Check each line of the material, and show the ones that include the word "between".
BEGIN The data
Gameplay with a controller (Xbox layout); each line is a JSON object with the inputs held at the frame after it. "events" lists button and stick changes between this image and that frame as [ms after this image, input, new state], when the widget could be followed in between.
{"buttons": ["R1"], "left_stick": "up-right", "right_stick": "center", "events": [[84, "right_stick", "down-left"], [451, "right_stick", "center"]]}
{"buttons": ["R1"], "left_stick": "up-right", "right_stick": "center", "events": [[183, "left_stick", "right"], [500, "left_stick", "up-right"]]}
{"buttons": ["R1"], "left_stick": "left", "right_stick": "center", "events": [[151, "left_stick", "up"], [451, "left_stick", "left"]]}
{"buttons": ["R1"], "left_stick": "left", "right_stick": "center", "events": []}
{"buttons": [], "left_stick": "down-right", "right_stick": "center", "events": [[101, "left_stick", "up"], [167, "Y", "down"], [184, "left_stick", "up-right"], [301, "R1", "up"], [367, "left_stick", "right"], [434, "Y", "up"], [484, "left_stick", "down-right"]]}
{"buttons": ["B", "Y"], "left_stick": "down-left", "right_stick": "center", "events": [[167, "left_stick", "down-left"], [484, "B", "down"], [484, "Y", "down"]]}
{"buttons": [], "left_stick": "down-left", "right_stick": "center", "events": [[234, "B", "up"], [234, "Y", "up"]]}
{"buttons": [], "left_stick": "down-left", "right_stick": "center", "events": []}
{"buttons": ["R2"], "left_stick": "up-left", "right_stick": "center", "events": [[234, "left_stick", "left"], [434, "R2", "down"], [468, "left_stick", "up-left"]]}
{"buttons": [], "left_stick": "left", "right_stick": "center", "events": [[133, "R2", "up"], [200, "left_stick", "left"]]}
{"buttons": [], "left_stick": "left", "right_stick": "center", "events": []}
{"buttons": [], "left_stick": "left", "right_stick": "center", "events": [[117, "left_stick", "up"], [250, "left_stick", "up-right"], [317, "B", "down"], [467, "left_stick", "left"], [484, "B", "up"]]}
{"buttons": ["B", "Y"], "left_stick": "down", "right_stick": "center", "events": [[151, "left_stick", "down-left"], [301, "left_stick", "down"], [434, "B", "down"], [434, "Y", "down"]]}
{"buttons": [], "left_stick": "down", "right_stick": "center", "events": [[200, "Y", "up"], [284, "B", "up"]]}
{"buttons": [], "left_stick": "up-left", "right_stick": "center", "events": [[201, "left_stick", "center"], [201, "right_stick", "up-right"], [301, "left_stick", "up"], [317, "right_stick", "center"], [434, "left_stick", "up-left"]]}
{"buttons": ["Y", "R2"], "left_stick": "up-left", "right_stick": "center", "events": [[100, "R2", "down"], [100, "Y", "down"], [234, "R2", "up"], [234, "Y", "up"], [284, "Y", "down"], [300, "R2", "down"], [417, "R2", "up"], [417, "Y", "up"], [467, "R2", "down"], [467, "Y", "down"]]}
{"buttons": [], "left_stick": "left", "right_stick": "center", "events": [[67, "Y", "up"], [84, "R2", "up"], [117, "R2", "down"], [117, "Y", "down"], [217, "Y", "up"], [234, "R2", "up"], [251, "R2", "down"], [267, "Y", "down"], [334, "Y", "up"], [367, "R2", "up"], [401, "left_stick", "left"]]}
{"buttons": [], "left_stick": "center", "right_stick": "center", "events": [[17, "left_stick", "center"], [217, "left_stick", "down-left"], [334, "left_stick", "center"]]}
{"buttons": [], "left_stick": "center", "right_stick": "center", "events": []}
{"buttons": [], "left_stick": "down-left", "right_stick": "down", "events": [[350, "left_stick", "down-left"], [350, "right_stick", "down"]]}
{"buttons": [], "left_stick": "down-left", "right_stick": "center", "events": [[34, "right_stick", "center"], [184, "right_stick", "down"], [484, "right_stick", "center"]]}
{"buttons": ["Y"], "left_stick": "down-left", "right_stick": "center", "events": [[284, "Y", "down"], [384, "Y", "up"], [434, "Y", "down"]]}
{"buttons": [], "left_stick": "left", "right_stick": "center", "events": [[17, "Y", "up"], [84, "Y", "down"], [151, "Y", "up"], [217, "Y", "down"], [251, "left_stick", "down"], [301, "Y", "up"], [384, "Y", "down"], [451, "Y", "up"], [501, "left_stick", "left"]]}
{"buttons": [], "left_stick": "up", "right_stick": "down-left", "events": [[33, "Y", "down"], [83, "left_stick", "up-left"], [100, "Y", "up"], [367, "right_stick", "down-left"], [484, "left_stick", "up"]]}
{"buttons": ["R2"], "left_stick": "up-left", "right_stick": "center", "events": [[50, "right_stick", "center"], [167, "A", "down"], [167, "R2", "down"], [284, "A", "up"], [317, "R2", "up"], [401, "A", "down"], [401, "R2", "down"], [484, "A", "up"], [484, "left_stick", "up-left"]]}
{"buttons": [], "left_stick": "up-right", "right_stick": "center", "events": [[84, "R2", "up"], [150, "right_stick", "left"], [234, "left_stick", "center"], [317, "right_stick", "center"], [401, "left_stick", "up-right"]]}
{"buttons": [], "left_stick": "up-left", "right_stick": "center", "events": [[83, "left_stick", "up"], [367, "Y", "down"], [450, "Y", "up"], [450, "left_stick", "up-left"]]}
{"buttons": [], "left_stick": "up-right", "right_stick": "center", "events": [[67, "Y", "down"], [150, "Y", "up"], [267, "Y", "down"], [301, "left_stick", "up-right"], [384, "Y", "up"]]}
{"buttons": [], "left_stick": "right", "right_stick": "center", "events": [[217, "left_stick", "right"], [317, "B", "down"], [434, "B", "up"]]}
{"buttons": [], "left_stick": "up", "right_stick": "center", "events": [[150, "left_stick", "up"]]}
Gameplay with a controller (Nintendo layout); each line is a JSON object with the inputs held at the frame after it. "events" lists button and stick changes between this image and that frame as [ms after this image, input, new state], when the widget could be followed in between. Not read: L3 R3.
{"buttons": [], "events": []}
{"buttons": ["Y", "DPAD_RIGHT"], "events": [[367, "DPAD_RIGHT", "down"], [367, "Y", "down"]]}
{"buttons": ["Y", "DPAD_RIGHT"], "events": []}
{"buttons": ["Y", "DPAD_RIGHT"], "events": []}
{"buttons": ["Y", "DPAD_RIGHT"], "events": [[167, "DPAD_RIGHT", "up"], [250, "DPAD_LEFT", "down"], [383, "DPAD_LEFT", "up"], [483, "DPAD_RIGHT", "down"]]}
END The data
> Your solution
Gameplay with a controller (Xbox layout); each line is a JSON object with the inputs held at the frame after it. "events" lists button and stick changes between this image and that frame as [ms after this image, input, new state], when the widget could be followed in between.
Gameplay with a controller (Nintendo layout); each line is a JSON object with the inputs held at the frame after it. "events" lists button and stick changes between this image and that frame as [ms after this image, input, new state], when the widget could be followed in between. Not read: L3 R3.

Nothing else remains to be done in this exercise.